Le Gouvernement belge a accordé une garantie d’État couvrant le préfinancement qu’Umicore accorde à la Société du Terril de Lubumbashi (STL), filiale de la Gécamines, dans le cadre de leur partenariat sur le germanium. Le dispositif doit sécuriser l’achat des concentrés produits en RDC, avant leur raffinage final en Belgique.
La garantie approuvée par Bruxelles couvre l’intervention de Credendo, l’agence belge de crédit à l’exportation, qui assure le risque associé au préfinancement accordé par Umicore à STL. Cette architecture doit permettre à l’entreprise belge de mobiliser des ressources avant la livraison complète des concentrés attendus, réduisant ainsi une partie du risque commercial qu’elle supporte. Le montant du préfinancement, la valeur de la garantie et sa durée n’ont pas été publiés à ce stade.
Un partenariat industriel engagé depuis 2023
STL et Umicore avaient signé, le 8 mai 2024, un partenariat technologique et commercial exclusif de long terme portant sur la récupération du germanium contenu dans les anciens résidus miniers de Big Hill, accumulés à Lubumbashi après plusieurs décennies d’exploitation. Ces scories renferment également du zinc, du cuivre, du cobalt et de l’argent.
STL avait mis en service dès 2023 une unité hydrométallurgique destinée à améliorer la récupération et la concentration du germanium. Umicore y intervient comme partenaire technique, chargé d’optimiser les procédés, de contrôler la qualité du produit et de former les équipes congolaises, en contrepartie d’un accès exclusif et pluriannuel aux volumes produits. En octobre 2024, STL avait annoncé la préparation de son premier chargement de concentrés transformés en RDC, destiné à un traitement supplémentaire en Belgique. La garantie belge ne crée donc pas une nouvelle filière, mais vise à sécuriser financièrement une relation commerciale déjà opérationnelle.

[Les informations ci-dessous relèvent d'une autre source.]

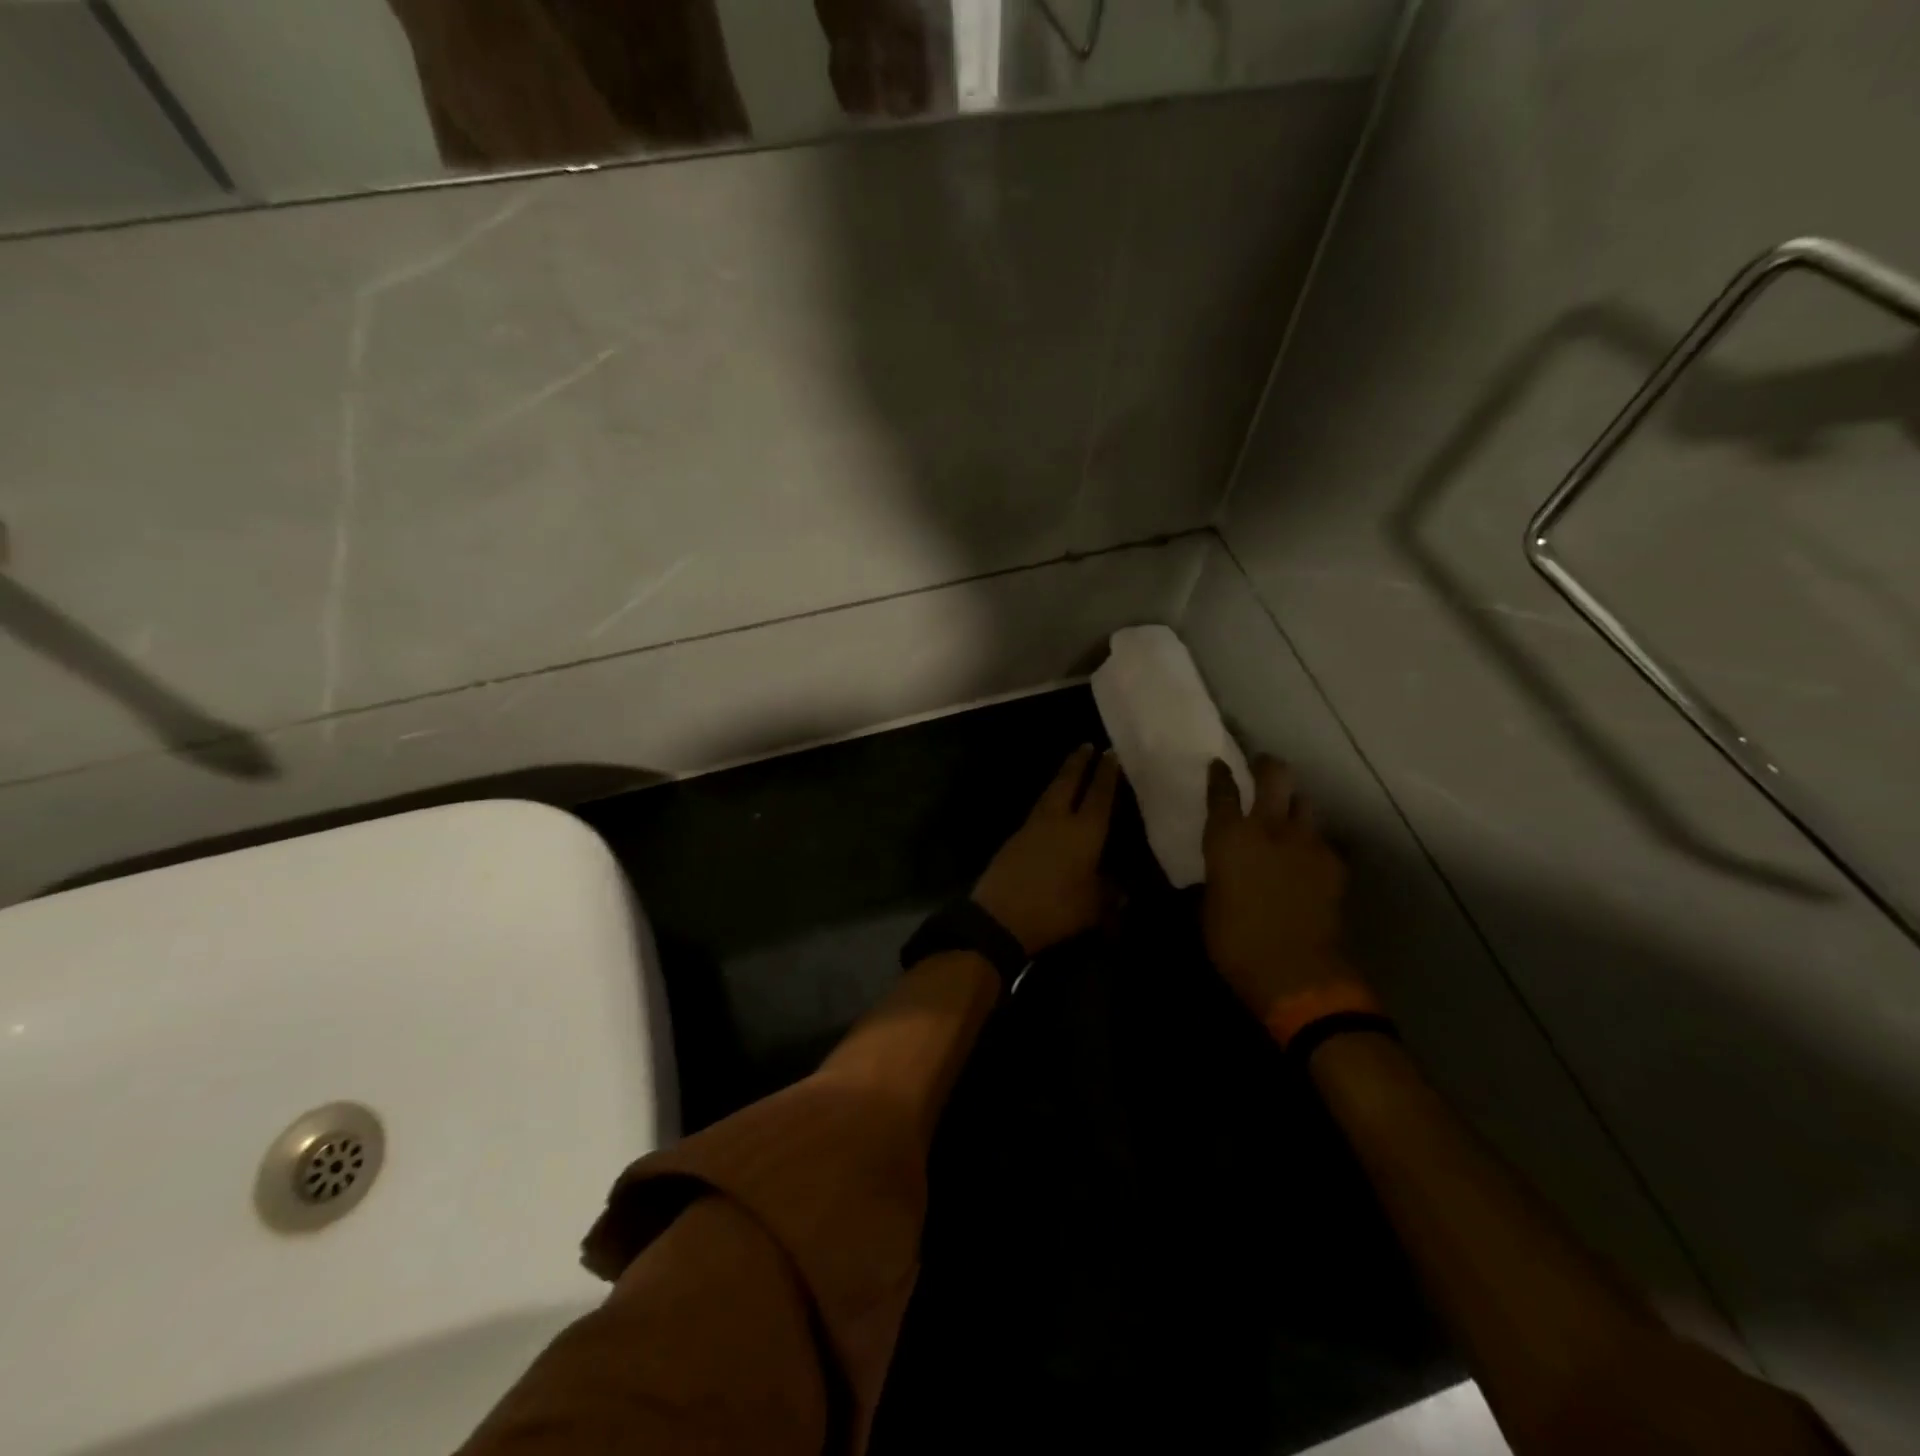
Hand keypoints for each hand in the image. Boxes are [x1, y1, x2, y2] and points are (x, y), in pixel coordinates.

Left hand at [972, 745, 1119, 956]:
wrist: (1000, 916)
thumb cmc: (1055, 910)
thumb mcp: (1093, 908)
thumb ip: (1109, 894)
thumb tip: (1122, 890)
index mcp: (1084, 832)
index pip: (1099, 795)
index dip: (1106, 774)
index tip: (1111, 753)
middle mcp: (1058, 820)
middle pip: (1068, 783)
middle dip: (1078, 763)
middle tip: (1086, 745)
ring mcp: (1032, 827)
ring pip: (1050, 794)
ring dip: (1061, 778)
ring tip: (1070, 770)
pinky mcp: (1014, 839)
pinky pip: (1037, 811)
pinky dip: (1048, 801)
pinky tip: (1051, 807)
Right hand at [1202, 755, 1357, 1020]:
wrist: (1295, 970)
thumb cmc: (1234, 941)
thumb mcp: (1210, 902)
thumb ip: (1219, 871)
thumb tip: (1224, 866)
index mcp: (1228, 837)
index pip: (1222, 790)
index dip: (1220, 774)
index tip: (1219, 764)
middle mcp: (1268, 828)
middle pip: (1274, 775)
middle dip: (1267, 765)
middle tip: (1262, 766)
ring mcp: (1306, 842)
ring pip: (1305, 802)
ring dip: (1294, 803)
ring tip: (1288, 814)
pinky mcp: (1334, 863)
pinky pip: (1322, 841)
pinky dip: (1312, 844)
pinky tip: (1307, 859)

La transformation locale reste partielle
Le partenariat permet à la RDC de récupérer et de concentrer localement du germanium qui transitait auparavant par des raffineurs étrangers, une première étape qui augmente la valeur du produit par rapport à l’exportation de résidus non traités. La chaîne de valeur reste toutefois répartie entre les deux pays, STL produisant les concentrés à Lubumbashi tandis qu’Umicore réalise en Belgique les opérations de raffinage avancé nécessaires pour atteindre les niveaux de pureté requis par les industries de l’optique, de l’électronique et des semi-conducteurs.
Cet appui s’inscrit également dans un objectif européen de diversification des approvisionnements en matières critiques. En mars 2025, la Commission européenne avait retenu deux projets belges d’Umicore consacrés au raffinage et au recyclage du germanium parmi les projets stratégiques soutenus par le règlement européen sur les matières premières critiques.

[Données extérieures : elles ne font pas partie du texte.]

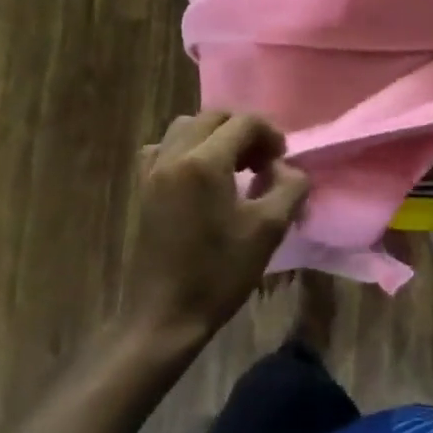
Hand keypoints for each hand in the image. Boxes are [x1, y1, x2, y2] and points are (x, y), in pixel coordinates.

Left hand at [126, 111, 309, 346]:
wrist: (165, 315)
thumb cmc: (219, 273)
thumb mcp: (268, 229)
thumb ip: (289, 187)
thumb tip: (288, 168)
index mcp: (204, 162)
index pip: (244, 122)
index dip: (270, 134)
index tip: (283, 161)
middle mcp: (173, 155)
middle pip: (213, 117)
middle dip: (243, 131)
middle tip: (263, 161)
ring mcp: (152, 170)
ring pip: (187, 128)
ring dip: (216, 137)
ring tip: (235, 167)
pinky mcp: (143, 188)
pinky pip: (165, 149)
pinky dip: (188, 150)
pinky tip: (202, 178)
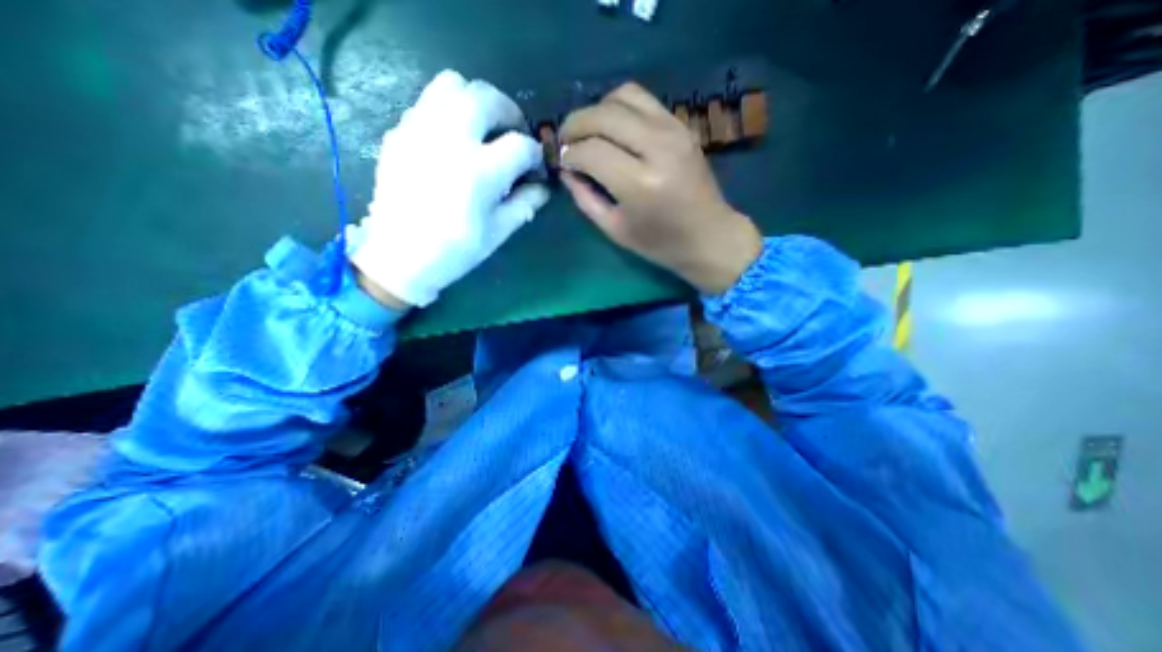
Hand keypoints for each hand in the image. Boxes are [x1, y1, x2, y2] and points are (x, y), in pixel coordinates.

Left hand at [343, 70, 551, 307]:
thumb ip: (525, 204)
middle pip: (487, 98)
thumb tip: (542, 187)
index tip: (535, 168)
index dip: (535, 155)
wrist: (400, 256)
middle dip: (510, 113)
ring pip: (453, 85)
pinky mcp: (400, 133)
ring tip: (483, 127)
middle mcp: (451, 139)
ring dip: (477, 101)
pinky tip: (454, 139)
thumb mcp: (498, 232)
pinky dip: (449, 110)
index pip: (521, 145)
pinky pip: (428, 102)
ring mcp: (420, 130)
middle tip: (514, 134)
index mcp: (480, 171)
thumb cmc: (455, 250)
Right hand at [561, 83, 769, 294]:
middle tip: (564, 141)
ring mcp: (673, 130)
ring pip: (622, 96)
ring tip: (587, 132)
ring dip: (596, 110)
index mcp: (639, 184)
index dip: (569, 154)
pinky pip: (642, 99)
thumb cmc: (660, 243)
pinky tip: (611, 128)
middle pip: (603, 115)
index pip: (591, 151)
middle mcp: (656, 147)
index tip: (562, 163)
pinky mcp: (681, 124)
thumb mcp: (615, 229)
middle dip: (574, 125)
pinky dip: (618, 107)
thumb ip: (585, 198)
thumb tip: (565, 170)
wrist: (709, 235)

Pour la RDC, l’impact économique de ce partenariat dépendra de l’évolution des volumes traités à Lubumbashi, des emplois techniques créés, des compétences transférées et de la part de valeur effectivement conservée dans le pays. Le document consulté ne précise pas encore l’effet attendu du préfinancement garanti sur les quantités de germanium que STL parviendra à livrer à Umicore dans les prochains mois.